#### TASK DIRECTIONS:
The whole listing, except its pictures, is to be repeated exactly.
--- ENTRIES SHOWN ---
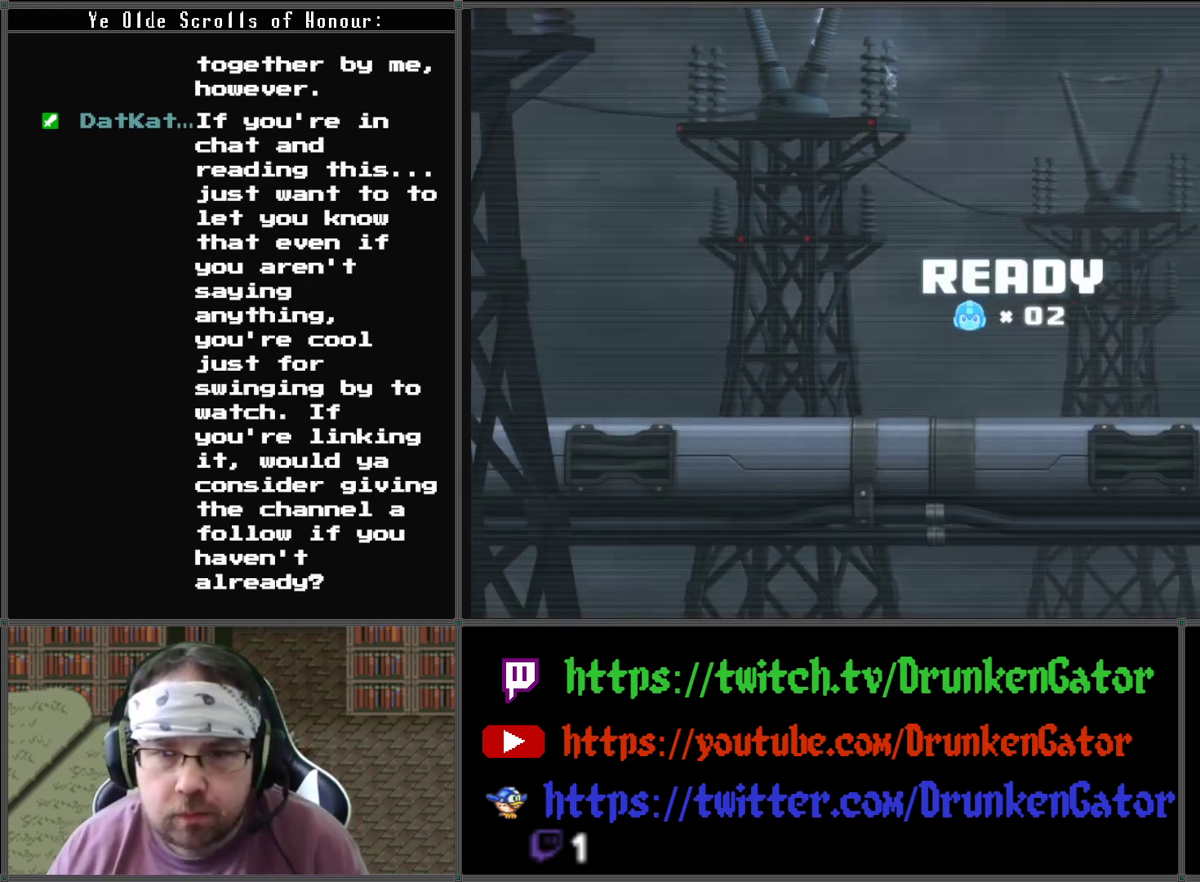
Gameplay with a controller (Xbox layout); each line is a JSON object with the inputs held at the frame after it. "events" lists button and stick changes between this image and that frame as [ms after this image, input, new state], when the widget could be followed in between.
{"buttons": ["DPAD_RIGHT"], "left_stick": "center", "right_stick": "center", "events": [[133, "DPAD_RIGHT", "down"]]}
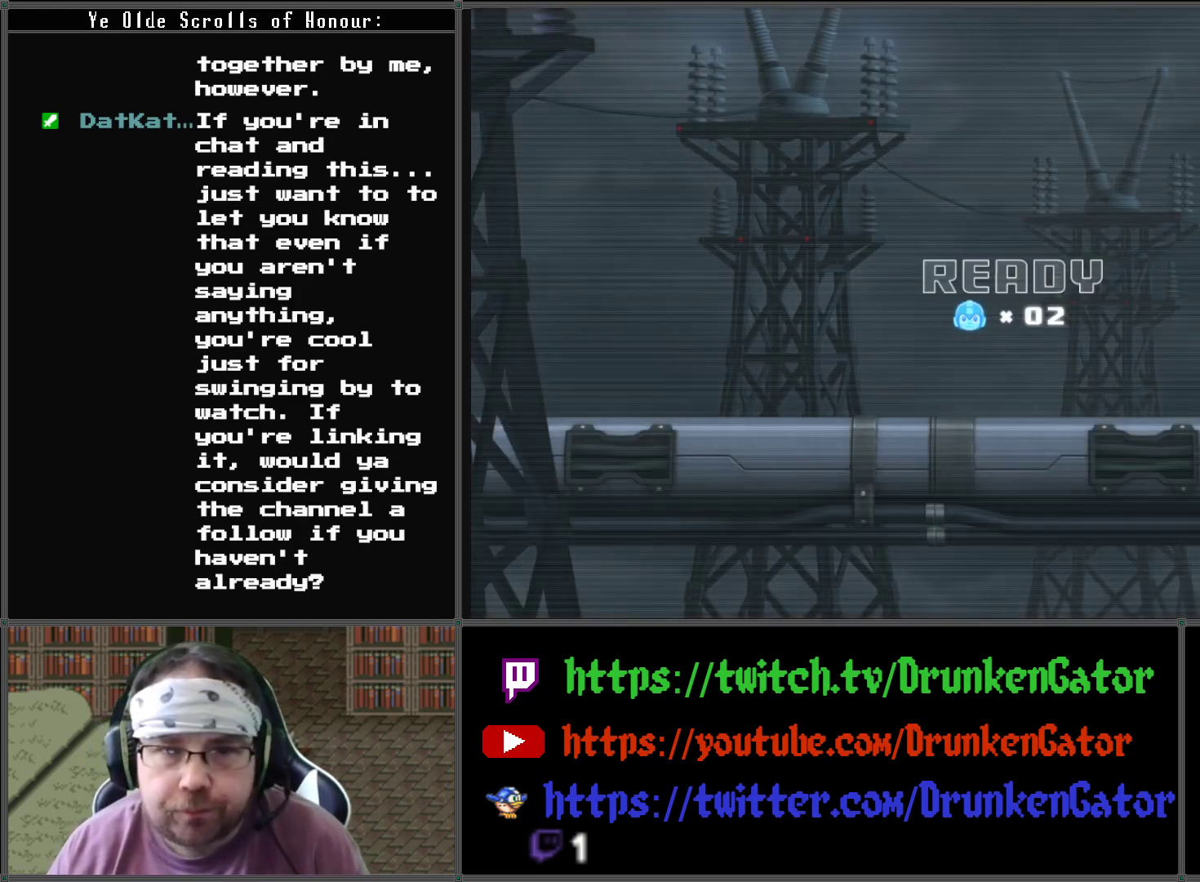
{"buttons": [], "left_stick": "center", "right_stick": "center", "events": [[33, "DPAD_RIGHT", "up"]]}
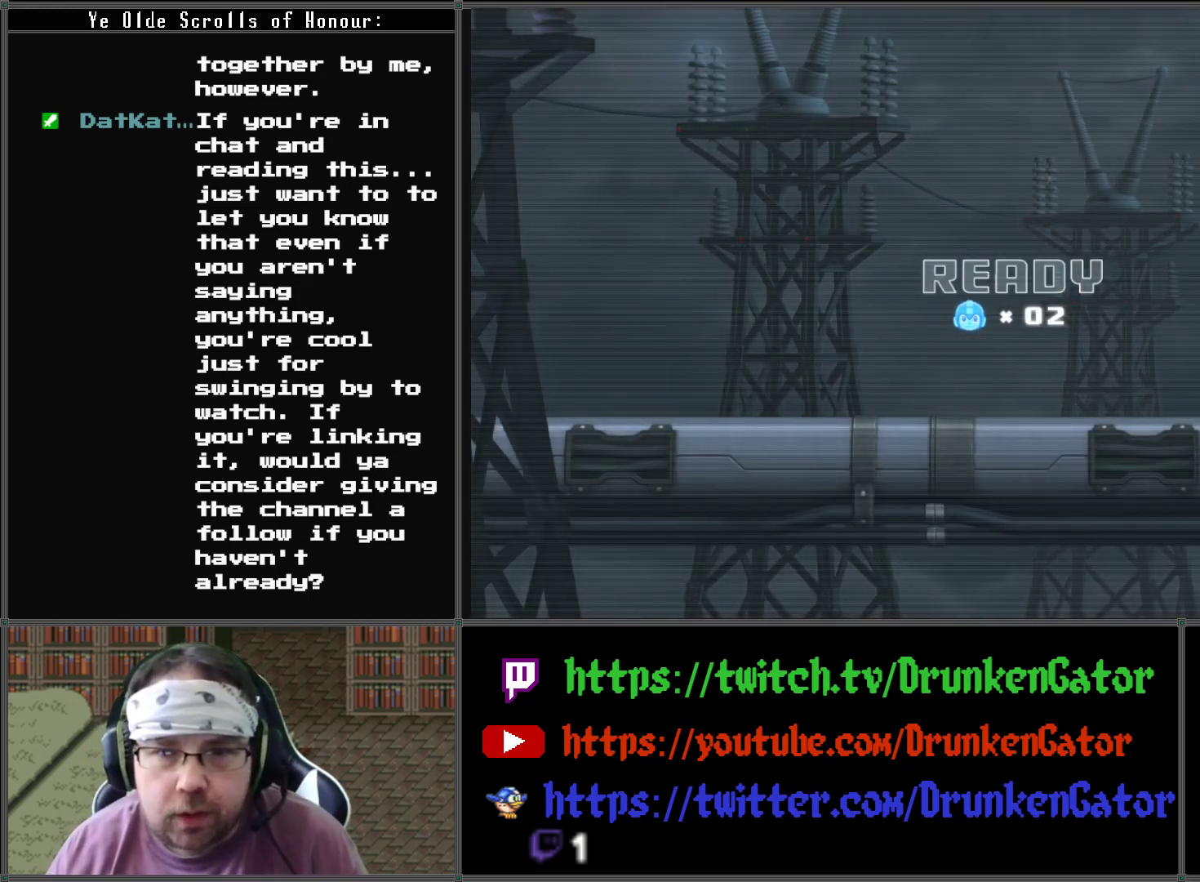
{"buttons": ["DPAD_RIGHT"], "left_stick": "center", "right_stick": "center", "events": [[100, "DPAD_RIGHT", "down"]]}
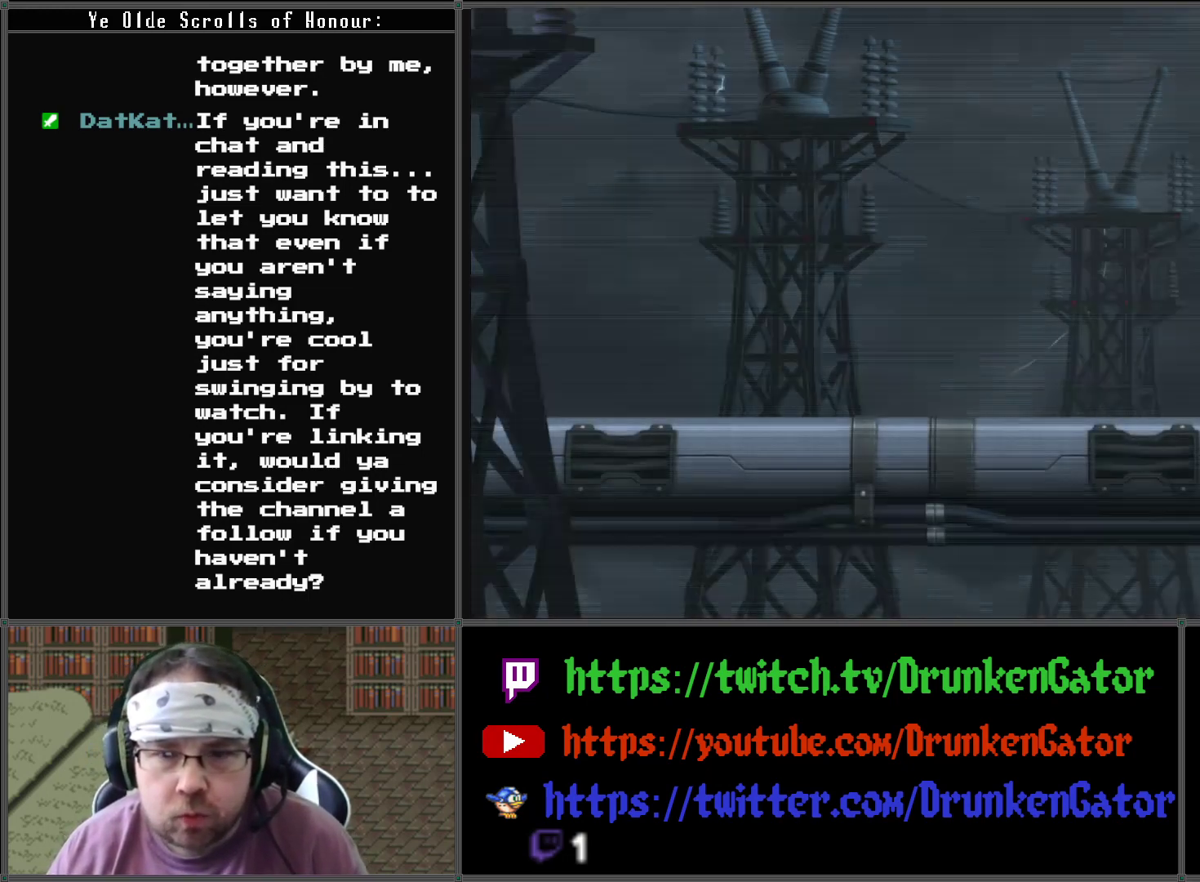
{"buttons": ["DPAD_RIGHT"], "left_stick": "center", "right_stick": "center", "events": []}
---
#### SOLUTION TO THE PROBLEM:
Gameplay with a controller (Xbox layout); each line is a JSON object with the inputs held at the frame after it. "events" lists button and stick changes between this image and that frame as [ms after this image, input, new state], when the widget could be followed in between.
{"buttons": ["DPAD_RIGHT"], "left_stick": "center", "right_stick": "center", "events": [[133, "DPAD_RIGHT", "down"]]}
{"buttons": [], "left_stick": "center", "right_stick": "center", "events": [[33, "DPAD_RIGHT", "up"]]}
{"buttons": ["DPAD_RIGHT"], "left_stick": "center", "right_stick": "center", "events": [[100, "DPAD_RIGHT", "down"]]}
{"buttons": ["DPAD_RIGHT"], "left_stick": "center", "right_stick": "center", "events": []}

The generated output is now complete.